You can see this Inca-Conquistador duality in some of the most prominent buildings in Cusco. For example, the main Catholic cathedral was once an Incan temple, The foundation of the building still displays the classic stone-cutting skills of the Inca artisans, while the rest of the building is in white stucco typical of the Spanish colonizers at the time.
Outside of Cusco, you enter the Sacred Valley of the Inca. The opportunities for travel and landscape photography here are enormous. The Andes range towers over the old pre-Columbian valley towns of Ollantaytambo, Chincheros, Pisac, Maras, Moray and Aguas Calientes. The colorful traditional clothing and customs of the population, many of whom are descendants of the Inca, are like eye candy for a camera.

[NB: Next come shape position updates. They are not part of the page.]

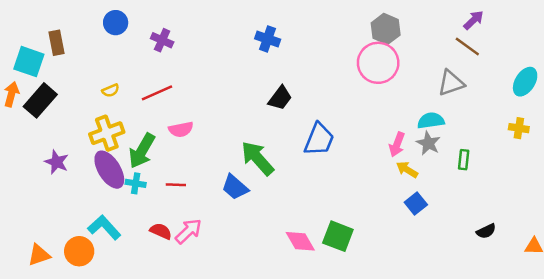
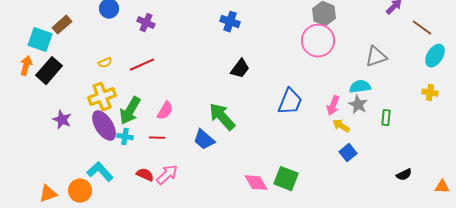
brown rectangle: (57, 43) -> (62, 25), turned 60
brown line: (467, 46) -> (422, 28), moved
pink semicircle: (181, 129) -> (165, 111), moved, turned -48
blue trapezoid: (319, 139) -> (290, 102), moved

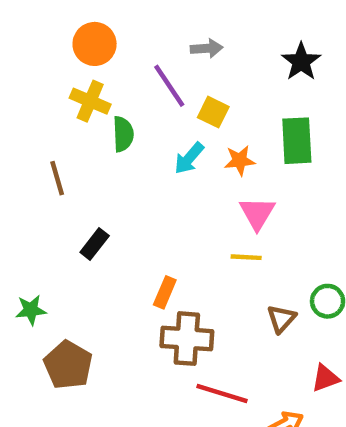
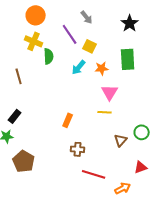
gray arrow: (207, 48) -> (87, 17), turned 56
black rectangle: (95, 244) -> (15, 116), moved
orange rectangle: (165, 292) -> (68, 120), moved
brown cross: (187, 339) -> (78, 149), size x0.6

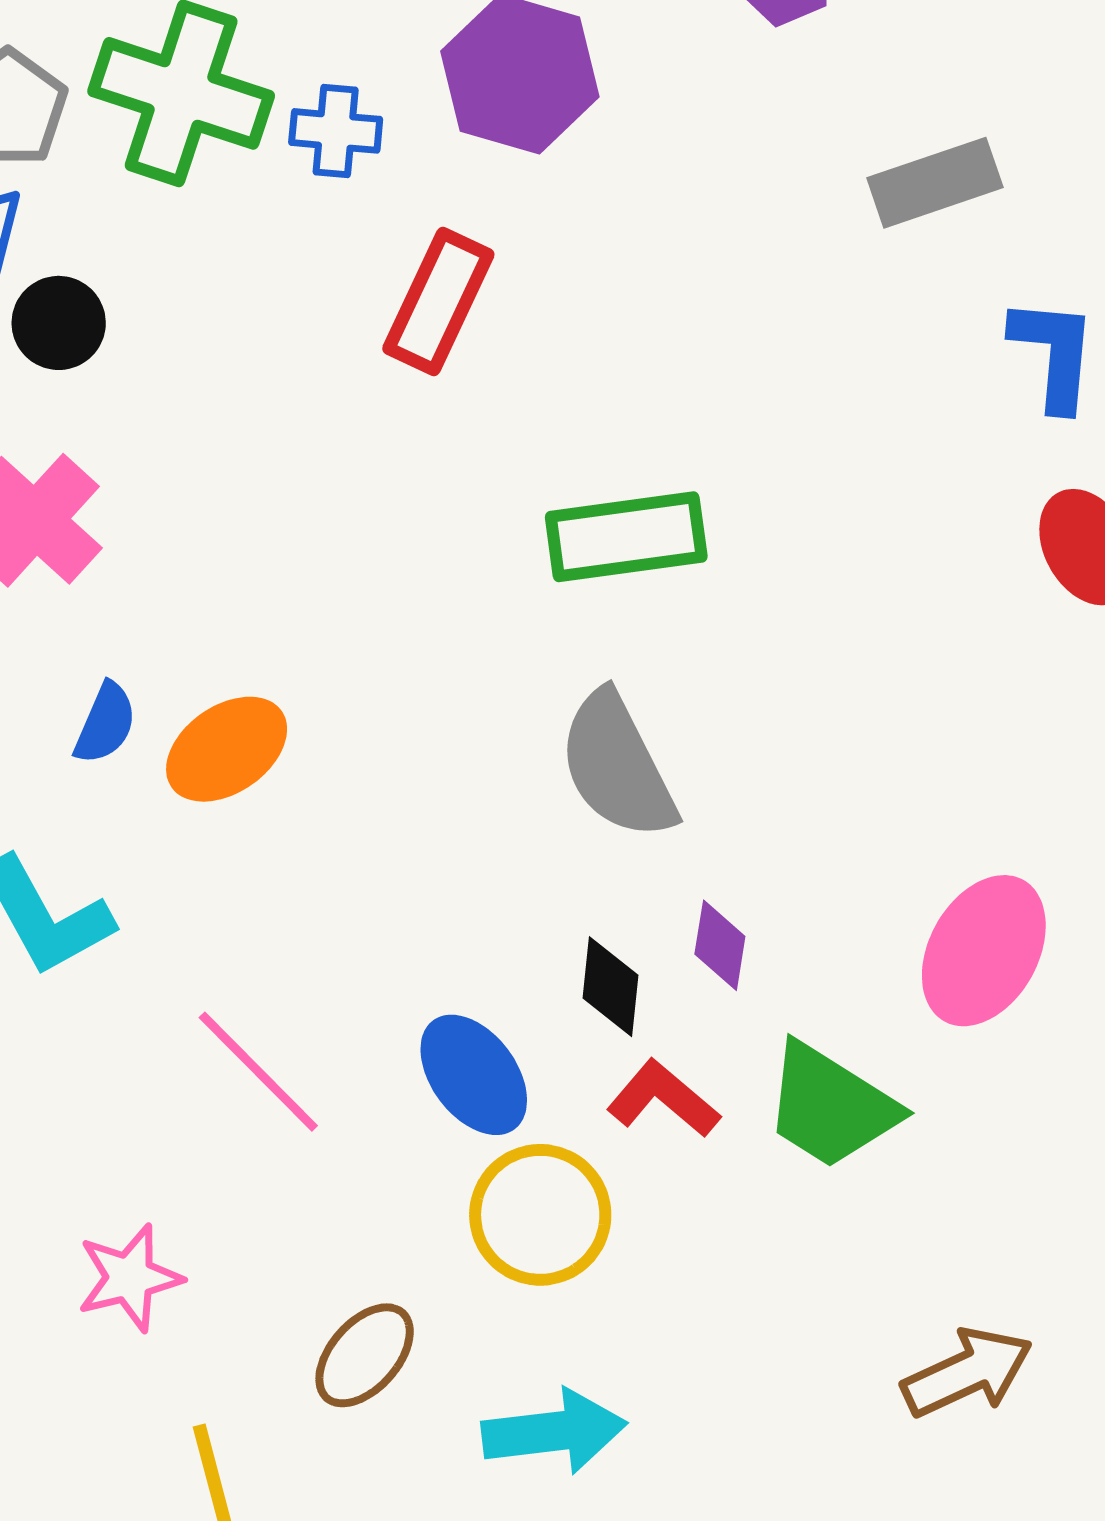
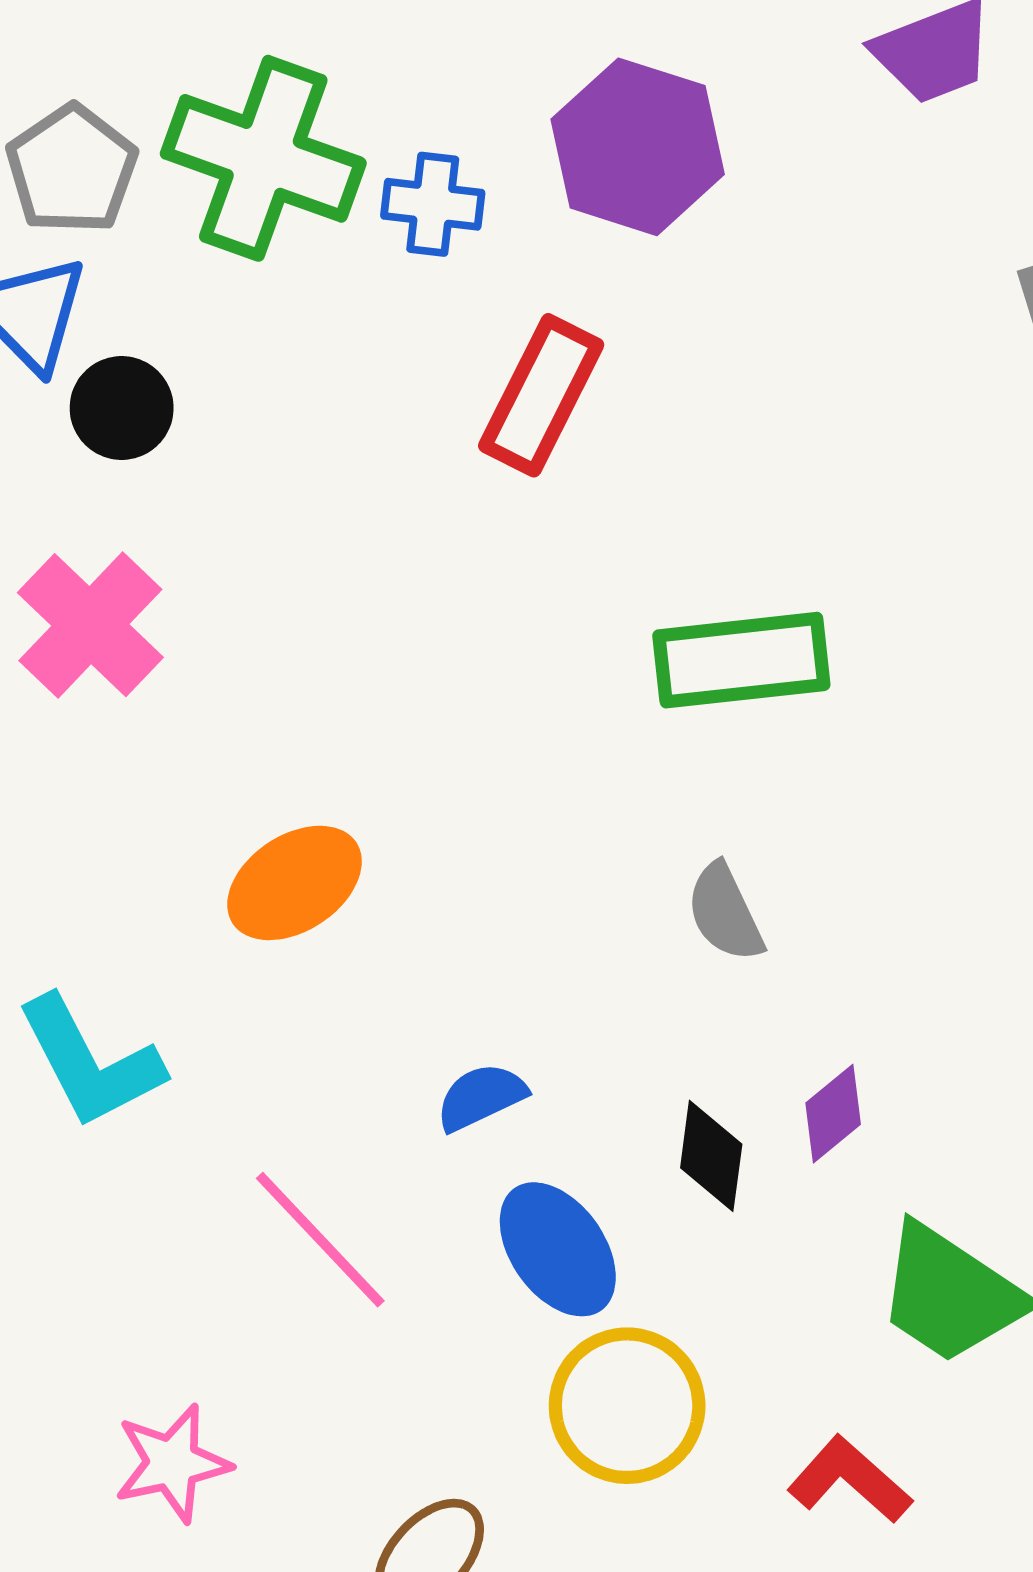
blue semicircle: (105, 723) -> (481, 1097), moved, turned -140
gray semicircle: (617, 766) -> (725, 913), size x0.6
purple diamond: (720, 945) -> (833, 1114), turned 40
red L-shape: (663, 1099) -> (850, 1480), moved

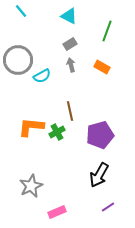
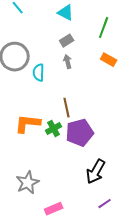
orange rectangle: (102, 67) -> (109, 60), moved
cyan semicircle: (42, 76) -> (39, 73), turned 120
purple pentagon: (100, 135) -> (80, 133), moved

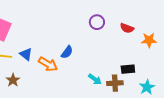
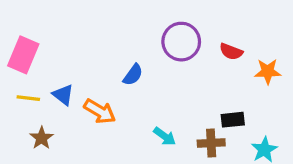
purple circle: (97, 22) -> (181, 42), size x1.5
blue semicircle: (67, 52) -> (133, 75), moved
cyan arrow: (95, 79) -> (165, 136), moved

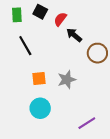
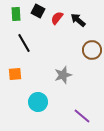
black arrow: (74, 35) -> (78, 20), moved
orange square: (39, 79) -> (15, 74), moved
purple line: (87, 123) -> (82, 116), turned 72

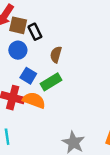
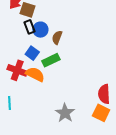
black rectangle: (35, 32) -> (30, 27), moved
blue circle: (18, 50) -> (40, 30), moved

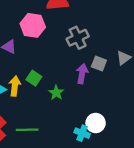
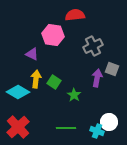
yellow arrow: (15, 86) -> (36, 79), moved
green line: (27, 130) -> (66, 128), moved

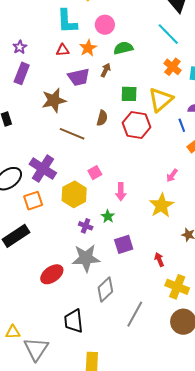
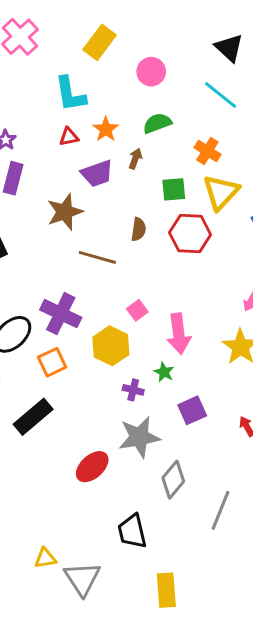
pink circle: (105, 25) -> (151, 72), moved
orange cross: (172, 67) -> (207, 151), moved
pink arrow: (121, 192) -> (179, 334), size x1.5

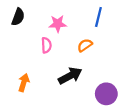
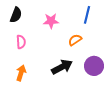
pink semicircle: (46, 45) -> (21, 42), moved
purple circle: (106, 94) -> (94, 66), moved

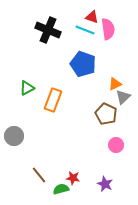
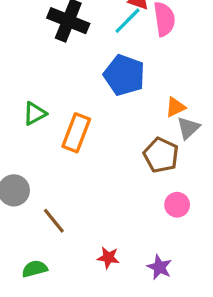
cyan line: (85, 30) -> (127, 21), turned -66
brown line: (39, 175) -> (54, 221), moved
green semicircle: (61, 189) -> (35, 269), moved

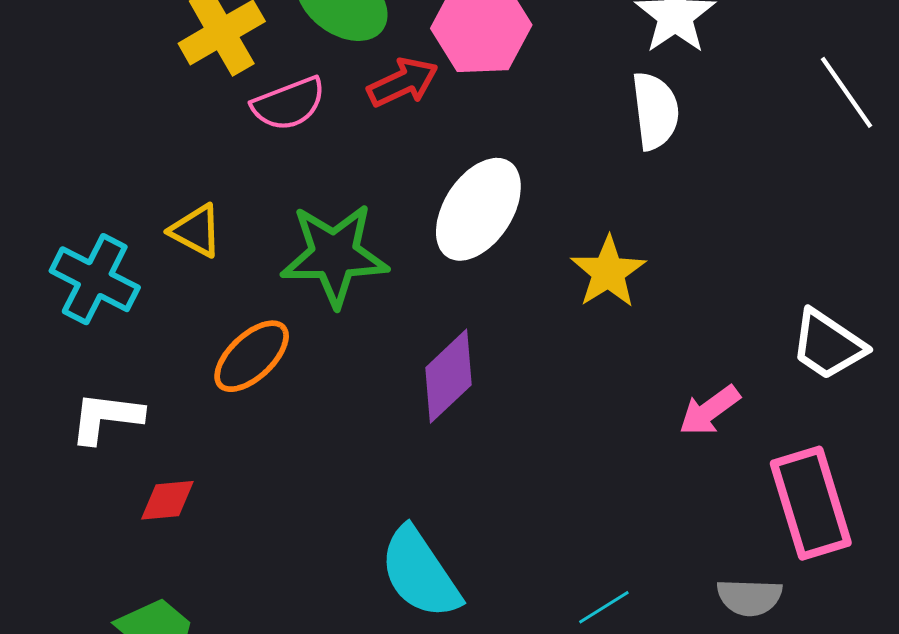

Of course, the crowning jewel of Peru, and the one most visitors come to see, is Machu Picchu, the mountaintop Inca stronghold that sits high in the clouds. Machu Picchu, also known as "The Lost City of the Inca," remained buried in the jungle, known perhaps to only a handful of locals, until a Yale University archaeology professor named Hiram Bingham in the early 20th century brought it to the attention of the world. Graphic, dreamlike images of Huanya Picchu, the mountain that overlooks the ruins of Machu Picchu, will float in and out of your imagination for the rest of your life once you see the images in this collection or visit it in person. One also can't help but marvel at the incredible skills of the Inca stonecutters who fitted together huge slabs of rock so snugly that not even a knife can be wedged in the cracks between them. And the stone walls, terraces and buildings have for the most part held together for centuries without any mortar.
On our return trip to Cusco after leaving Machu Picchu, we stopped at Lake Piuray, where I had an opportunity to photograph an elderly Quechuan woman who neither spoke Spanish or English, only her native tongue. I was told by a guide who knew her that she was a widow and over 90 years old by now. Despite her age, she labored in her vegetable garden picking weeds with the strength and stamina of a woman half her age. I could barely contain my excitement at the prospect of photographing her. She had so much character in her face. Even her bare, tan feet, covered in soil, spoke volumes to the kind of life she had known. "These will be the best portraits of anyone I've taken on this round-the-world trip," I thought to myself as a put my camera away. You be the judge. But to me, they are priceless.